If pull is interrupted with Ctrl-C — for example because the formatter is stuck on a pathological statement — the statement in flight at that moment is written to the same report before exiting, turning a hang into a reproducer.

Connection options mirror the PostgreSQL client tools and honor the standard PGHOST, PGPORT, PGUSER, and PGDATABASE environment variables:

Option Description
-d, --dbname NAME Database name to connect to
-h, --host HOST Server host or socket directory (default localhost)
-p, --port PORT Server port (default 5432)
-U, --username NAME Username to operate as
-w, --no-password Never prompt for a password
-W, --password Force a password prompt
--role NAME Role to assume when connecting

DDL options:

Option Description
-x, --no-privileges Do not include GRANT/REVOKE
--no-security-labels Do not include security label assignments
--no-tablespaces Do not include tablespace assignments

With --update, DEST must be an existing project (it must contain project.yaml). The pull is rendered as usual but only files whose content actually changed are written, so git diff afterwards shows exactly what changed in the database. Files for objects that no longer exist in the database are reported as warnings and left in place; --prune deletes them instead (confined to the directories pull manages — dml/ and other project content is never touched). Paths listed in the --ignore file are neither rewritten nor pruned. Note that overloaded function files are numbered in dump order (name.yaml, name_1.yaml, …), so adding or removing an overload can renumber a sibling's file.
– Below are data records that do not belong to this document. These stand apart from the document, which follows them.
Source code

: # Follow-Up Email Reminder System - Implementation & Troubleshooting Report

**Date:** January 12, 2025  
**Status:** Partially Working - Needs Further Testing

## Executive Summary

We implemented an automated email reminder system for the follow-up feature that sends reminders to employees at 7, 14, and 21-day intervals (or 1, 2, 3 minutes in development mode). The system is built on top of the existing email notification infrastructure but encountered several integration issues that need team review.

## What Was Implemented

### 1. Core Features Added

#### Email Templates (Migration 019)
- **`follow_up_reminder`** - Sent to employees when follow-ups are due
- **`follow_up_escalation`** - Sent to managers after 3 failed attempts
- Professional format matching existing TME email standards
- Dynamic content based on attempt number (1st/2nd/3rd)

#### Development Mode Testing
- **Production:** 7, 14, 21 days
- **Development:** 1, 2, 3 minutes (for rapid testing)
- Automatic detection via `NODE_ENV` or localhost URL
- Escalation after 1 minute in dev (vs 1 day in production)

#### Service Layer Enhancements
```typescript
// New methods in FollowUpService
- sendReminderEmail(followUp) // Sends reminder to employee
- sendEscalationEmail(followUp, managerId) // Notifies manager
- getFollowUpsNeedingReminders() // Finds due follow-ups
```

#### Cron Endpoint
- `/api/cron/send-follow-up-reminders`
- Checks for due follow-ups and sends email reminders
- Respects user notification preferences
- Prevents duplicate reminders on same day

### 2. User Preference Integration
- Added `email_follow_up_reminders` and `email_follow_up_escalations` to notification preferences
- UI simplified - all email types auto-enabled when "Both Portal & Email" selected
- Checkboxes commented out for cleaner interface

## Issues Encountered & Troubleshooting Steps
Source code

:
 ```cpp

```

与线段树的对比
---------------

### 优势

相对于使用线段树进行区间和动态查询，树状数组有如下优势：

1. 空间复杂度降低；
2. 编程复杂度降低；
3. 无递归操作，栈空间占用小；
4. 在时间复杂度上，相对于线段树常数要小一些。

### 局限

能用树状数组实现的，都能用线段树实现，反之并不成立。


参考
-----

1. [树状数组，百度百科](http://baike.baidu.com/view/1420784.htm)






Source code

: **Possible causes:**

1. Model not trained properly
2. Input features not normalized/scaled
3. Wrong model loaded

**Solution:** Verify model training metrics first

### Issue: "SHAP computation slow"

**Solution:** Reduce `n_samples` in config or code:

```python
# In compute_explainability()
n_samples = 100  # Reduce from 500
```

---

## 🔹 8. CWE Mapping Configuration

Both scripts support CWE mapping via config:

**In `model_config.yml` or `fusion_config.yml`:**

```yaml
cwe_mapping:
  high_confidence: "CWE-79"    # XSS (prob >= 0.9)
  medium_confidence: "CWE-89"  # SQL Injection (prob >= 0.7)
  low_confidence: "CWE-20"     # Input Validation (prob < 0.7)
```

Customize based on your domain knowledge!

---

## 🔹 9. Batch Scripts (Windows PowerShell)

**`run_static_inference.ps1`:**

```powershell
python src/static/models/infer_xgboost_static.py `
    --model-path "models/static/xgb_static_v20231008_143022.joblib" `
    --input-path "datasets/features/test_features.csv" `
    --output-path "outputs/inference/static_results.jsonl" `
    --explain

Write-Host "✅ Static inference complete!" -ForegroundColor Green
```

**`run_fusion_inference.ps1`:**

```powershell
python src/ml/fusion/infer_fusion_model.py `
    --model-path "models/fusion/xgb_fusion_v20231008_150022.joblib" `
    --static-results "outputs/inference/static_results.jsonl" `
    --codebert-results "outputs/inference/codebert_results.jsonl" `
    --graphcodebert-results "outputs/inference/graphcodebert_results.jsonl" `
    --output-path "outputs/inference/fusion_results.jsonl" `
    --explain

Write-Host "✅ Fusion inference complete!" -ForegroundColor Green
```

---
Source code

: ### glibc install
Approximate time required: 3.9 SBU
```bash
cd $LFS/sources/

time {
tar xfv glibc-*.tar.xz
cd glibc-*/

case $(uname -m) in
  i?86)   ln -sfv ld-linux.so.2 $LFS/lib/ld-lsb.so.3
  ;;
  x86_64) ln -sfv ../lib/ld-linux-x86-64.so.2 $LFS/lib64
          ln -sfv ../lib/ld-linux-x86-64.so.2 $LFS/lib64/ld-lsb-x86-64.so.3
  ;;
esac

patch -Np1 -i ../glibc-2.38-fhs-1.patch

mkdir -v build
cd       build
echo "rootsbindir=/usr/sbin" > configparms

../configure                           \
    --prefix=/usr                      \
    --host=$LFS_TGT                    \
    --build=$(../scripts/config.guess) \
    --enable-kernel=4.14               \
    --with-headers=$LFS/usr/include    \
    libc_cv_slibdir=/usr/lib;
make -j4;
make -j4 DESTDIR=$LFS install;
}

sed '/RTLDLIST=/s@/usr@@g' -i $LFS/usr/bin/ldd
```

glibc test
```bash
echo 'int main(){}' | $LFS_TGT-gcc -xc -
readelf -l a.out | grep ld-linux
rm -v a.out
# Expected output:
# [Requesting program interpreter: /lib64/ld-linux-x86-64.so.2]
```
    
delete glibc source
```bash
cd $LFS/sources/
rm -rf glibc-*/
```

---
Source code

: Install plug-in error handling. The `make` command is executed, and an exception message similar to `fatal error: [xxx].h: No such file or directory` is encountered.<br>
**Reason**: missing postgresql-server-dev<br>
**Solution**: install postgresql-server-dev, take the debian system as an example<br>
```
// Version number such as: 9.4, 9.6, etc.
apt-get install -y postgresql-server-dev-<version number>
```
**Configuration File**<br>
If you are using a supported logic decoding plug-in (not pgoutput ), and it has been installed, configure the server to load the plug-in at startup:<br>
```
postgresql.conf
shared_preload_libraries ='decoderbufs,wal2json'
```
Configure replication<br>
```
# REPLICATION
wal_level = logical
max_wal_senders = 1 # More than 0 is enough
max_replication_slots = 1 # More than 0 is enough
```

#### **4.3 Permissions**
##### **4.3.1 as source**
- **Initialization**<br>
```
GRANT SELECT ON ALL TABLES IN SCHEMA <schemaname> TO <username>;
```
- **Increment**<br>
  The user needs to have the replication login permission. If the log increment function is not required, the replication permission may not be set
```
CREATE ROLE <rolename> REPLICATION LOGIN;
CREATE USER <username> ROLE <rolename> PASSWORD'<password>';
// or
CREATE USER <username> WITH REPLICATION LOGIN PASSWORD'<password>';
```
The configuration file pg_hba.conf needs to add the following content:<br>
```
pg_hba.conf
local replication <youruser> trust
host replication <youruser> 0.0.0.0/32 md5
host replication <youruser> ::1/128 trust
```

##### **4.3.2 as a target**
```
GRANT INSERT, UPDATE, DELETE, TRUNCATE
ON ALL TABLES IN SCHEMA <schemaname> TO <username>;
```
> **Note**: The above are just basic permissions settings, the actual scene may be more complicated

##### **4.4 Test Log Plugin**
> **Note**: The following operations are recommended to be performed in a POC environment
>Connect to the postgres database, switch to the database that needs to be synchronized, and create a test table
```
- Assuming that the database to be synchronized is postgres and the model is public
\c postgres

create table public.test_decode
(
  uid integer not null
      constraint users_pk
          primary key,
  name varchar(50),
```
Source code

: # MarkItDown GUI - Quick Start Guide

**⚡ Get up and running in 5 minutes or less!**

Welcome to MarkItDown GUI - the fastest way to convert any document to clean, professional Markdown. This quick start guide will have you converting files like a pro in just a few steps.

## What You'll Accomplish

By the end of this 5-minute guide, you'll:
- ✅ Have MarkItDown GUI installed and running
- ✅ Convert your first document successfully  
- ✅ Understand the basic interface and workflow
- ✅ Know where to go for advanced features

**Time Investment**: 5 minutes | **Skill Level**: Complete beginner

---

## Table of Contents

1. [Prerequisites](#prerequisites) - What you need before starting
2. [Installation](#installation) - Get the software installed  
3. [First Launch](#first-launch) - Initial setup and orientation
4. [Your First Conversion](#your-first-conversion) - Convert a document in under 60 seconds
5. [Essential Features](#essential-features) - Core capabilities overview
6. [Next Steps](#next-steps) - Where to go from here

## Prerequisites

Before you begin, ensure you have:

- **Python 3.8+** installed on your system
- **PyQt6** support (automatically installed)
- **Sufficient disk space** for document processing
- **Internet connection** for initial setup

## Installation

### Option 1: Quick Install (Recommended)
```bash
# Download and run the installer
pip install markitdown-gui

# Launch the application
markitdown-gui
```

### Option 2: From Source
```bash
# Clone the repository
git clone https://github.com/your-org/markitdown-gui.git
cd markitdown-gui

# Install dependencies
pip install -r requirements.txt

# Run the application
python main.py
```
Cluster roles and users are extracted via pg_dumpall --roles-only whenever pull connects to a live database (use --no-roles to skip, and note they cannot be extracted from a --dump file). They are classified when written: a role with the LOGIN attribute becomes a file in users/; everything else lands in roles/. Roles that appear only as ACL grantees (such as PUBLIC) are written with create: false so build defines but never creates them. The reserved pg_* roles are cluster-managed (and uncreatable), so they are excluded. Password hashes are omitted unless --include-password-hashes is given. Reading hashes requires pg_authid, which managed platforms (e.g. RDS) restrict; when it is denied, pull falls back to a passwordless roles dump (warning that hashes were unavailable) rather than dropping all roles.

Foreign data wrappers, servers, and foreign tables

Foreign objects round-trip through pull and build:

  • Foreign data wrappers are written into project.yaml under foreign_data_wrappers (alongside extensions and languages), with their handler, validator, and options. Extension-owned wrappers (e.g. postgres_fdw's own wrapper) are created by their extension and are not emitted here.
  • Foreign servers get one file each in servers/, carrying the wrapper name, optional type/version, and connection options.
  • User mappings get one file each in user_mappings/, grouping all of a user's server mappings. A mapping's password option is a secret and is redacted by default; pass --include-password-hashes to write it (the same flag that controls role password hashes).
  • Foreign tables live in tables/ like ordinary tables, with a server field and an open options map (keys depend on the wrapper — e.g. schema_name/table_name for postgres_fdw, filename/format for file_fdw). build renders them as CREATE FOREIGN TABLE.